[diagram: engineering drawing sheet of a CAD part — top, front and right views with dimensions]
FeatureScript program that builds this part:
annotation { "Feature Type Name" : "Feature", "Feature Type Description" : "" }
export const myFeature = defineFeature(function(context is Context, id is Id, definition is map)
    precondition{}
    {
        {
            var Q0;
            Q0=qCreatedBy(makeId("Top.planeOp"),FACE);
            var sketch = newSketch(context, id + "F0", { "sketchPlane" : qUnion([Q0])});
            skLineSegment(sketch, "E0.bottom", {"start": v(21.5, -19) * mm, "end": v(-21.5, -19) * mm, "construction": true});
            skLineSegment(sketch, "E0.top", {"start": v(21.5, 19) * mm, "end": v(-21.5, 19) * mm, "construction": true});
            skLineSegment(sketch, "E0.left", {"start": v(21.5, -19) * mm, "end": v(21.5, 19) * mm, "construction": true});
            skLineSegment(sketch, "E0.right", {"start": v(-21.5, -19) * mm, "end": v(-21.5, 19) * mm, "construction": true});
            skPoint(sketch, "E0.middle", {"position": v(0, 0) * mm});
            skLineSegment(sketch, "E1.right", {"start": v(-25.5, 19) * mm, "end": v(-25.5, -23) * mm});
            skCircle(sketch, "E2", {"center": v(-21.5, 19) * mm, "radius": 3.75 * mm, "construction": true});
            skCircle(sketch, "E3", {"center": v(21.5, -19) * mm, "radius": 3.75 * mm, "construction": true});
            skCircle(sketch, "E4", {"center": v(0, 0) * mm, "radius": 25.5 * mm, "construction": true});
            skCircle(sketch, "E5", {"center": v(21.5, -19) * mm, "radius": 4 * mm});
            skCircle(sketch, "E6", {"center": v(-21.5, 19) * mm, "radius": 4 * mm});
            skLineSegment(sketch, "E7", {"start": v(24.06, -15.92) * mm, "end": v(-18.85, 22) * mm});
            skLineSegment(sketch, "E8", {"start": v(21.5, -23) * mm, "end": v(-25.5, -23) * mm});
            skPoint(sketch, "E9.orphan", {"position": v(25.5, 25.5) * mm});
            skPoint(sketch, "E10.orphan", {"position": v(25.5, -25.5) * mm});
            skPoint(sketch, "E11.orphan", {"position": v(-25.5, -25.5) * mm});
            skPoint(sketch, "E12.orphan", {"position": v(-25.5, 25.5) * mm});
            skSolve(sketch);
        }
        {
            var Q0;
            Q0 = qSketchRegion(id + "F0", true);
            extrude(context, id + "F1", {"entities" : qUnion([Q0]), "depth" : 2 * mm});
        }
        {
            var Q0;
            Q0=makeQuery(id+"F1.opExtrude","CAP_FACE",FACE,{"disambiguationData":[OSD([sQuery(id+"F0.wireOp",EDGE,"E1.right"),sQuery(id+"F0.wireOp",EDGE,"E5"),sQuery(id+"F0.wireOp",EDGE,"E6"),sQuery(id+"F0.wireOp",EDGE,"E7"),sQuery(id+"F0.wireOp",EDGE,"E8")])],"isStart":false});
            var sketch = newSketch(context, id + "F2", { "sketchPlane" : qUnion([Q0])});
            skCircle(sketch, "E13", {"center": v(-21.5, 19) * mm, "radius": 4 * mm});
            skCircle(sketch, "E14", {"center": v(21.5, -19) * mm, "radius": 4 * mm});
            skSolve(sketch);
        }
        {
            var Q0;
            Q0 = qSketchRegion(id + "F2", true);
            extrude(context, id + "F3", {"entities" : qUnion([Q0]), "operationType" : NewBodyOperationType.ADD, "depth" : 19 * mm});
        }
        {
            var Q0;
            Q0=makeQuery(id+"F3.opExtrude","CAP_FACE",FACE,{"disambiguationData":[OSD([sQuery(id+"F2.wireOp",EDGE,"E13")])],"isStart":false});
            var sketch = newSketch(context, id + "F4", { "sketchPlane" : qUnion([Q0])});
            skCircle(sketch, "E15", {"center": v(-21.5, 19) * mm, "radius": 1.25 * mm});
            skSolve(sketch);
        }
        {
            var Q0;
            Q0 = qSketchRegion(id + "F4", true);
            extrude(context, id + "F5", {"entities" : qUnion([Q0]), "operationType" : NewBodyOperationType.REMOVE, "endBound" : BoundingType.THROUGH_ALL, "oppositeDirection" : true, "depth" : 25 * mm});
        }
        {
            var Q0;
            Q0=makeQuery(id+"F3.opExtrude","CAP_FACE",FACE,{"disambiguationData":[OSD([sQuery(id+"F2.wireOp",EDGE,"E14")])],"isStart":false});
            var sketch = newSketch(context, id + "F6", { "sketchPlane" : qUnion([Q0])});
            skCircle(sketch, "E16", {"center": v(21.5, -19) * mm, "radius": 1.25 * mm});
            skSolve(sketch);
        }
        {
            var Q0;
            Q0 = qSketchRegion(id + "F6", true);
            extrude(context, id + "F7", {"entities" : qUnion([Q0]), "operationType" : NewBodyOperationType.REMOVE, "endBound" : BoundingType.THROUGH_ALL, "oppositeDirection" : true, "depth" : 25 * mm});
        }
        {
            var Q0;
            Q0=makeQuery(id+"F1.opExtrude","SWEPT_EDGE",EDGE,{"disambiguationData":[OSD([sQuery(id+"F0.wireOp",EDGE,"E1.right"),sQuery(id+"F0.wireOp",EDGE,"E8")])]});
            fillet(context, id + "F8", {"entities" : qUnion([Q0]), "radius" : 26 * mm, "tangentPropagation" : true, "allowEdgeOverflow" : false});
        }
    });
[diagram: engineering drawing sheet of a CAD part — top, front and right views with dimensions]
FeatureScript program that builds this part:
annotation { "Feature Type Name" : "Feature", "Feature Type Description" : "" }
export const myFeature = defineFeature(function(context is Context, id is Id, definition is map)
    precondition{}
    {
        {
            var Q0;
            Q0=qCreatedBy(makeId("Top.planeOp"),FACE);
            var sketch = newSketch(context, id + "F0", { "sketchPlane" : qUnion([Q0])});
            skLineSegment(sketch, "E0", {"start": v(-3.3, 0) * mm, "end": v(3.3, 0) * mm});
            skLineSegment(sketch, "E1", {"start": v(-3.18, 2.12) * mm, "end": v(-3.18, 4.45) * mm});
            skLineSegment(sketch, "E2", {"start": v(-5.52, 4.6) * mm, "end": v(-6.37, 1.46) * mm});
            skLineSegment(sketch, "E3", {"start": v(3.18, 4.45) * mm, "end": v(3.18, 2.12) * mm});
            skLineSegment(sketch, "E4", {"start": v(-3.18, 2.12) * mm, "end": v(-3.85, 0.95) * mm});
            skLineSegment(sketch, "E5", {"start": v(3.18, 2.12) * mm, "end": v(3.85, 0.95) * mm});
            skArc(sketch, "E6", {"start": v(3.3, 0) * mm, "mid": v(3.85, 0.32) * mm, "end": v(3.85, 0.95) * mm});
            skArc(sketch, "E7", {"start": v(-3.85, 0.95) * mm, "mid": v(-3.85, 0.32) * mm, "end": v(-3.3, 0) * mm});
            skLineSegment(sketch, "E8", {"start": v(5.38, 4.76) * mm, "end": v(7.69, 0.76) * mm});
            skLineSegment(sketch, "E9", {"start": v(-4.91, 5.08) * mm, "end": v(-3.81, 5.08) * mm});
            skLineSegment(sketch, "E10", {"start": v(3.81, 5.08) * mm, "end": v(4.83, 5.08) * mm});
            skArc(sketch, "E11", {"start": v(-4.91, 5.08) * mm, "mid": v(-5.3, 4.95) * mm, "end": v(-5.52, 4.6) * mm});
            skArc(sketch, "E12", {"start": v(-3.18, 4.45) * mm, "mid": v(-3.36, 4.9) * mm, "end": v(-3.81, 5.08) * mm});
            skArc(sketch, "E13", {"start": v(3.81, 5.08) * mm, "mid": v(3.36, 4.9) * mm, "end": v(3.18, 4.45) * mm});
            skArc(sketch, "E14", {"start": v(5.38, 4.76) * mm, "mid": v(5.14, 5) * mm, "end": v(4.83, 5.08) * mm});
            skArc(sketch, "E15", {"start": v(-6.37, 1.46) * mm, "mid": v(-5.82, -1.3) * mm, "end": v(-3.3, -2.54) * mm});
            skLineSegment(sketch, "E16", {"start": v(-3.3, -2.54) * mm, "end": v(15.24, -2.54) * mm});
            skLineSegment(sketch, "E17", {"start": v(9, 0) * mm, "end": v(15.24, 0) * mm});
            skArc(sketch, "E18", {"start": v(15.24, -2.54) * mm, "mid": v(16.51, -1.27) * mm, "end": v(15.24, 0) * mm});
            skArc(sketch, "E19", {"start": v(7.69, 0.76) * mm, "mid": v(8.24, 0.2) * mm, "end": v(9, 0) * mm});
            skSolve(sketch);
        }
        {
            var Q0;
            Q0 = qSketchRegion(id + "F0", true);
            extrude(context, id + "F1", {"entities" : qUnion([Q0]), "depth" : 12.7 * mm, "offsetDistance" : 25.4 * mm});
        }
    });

▸ **Task description**:
Lay out the material from its first line through the line containing "v(24.06, -15.92) *" as a Markdown table with the columns Row and Line. Number each line in Row and omit blank lines.

▸ **Task solution**:
| Row | Line |
|---|---|
| 1 | [diagram: engineering drawing sheet of a CAD part — top, front and right views with dimensions] |
| 2 | FeatureScript program that builds this part: |
| 3 | annotation { "Feature Type Name" : "Feature", "Feature Type Description" : "" } |
| 4 | export const myFeature = defineFeature(function(context is Context, id is Id, definition is map) |
| 5 |     precondition{} |
| 6 |     { |
| 7 |         { |
| 8 |             var Q0; |
| 9 |             Q0=qCreatedBy(makeId("Top.planeOp"),FACE); |
| 10 |             var sketch = newSketch(context, id + "F0", { "sketchPlane" : qUnion([Q0])}); |
| 11 |             skLineSegment(sketch, "E0.bottom", {"start": v(21.5, -19) * mm, "end": v(-21.5, -19) * mm, "construction": true}); |
| 12 |             skLineSegment(sketch, "E0.top", {"start": v(21.5, 19) * mm, "end": v(-21.5, 19) * mm, "construction": true}); |
| 13 |             skLineSegment(sketch, "E0.left", {"start": v(21.5, -19) * mm, "end": v(21.5, 19) * mm, "construction": true}); |
| 14 |             skLineSegment(sketch, "E0.right", {"start": v(-21.5, -19) * mm, "end": v(-21.5, 19) * mm, "construction": true}); |
| 15 |             skPoint(sketch, "E0.middle", {"position": v(0, 0) * mm}); |
| 16 |             skLineSegment(sketch, "E1.right", {"start": v(-25.5, 19) * mm, "end": v(-25.5, -23) * mm}); |
| 17 |             skCircle(sketch, "E2", {"center": v(-21.5, 19) * mm, "radius": 3.75 * mm, "construction": true}); |
| 18 |             skCircle(sketch, "E3", {"center": v(21.5, -19) * mm, "radius": 3.75 * mm, "construction": true}); |
| 19 |             skCircle(sketch, "E4", {"center": v(0, 0) * mm, "radius": 25.5 * mm, "construction": true}); |
| 20 |             skCircle(sketch, "E5", {"center": v(21.5, -19) * mm, "radius": 4 * mm}); |
| 21 |             skCircle(sketch, "E6", {"center": v(-21.5, 19) * mm, "radius": 4 * mm}); |
| 22 |             skLineSegment(sketch, "E7", {"start": v(24.06, -15.92) * mm, "end": v(-18.85, 22) * mm}); |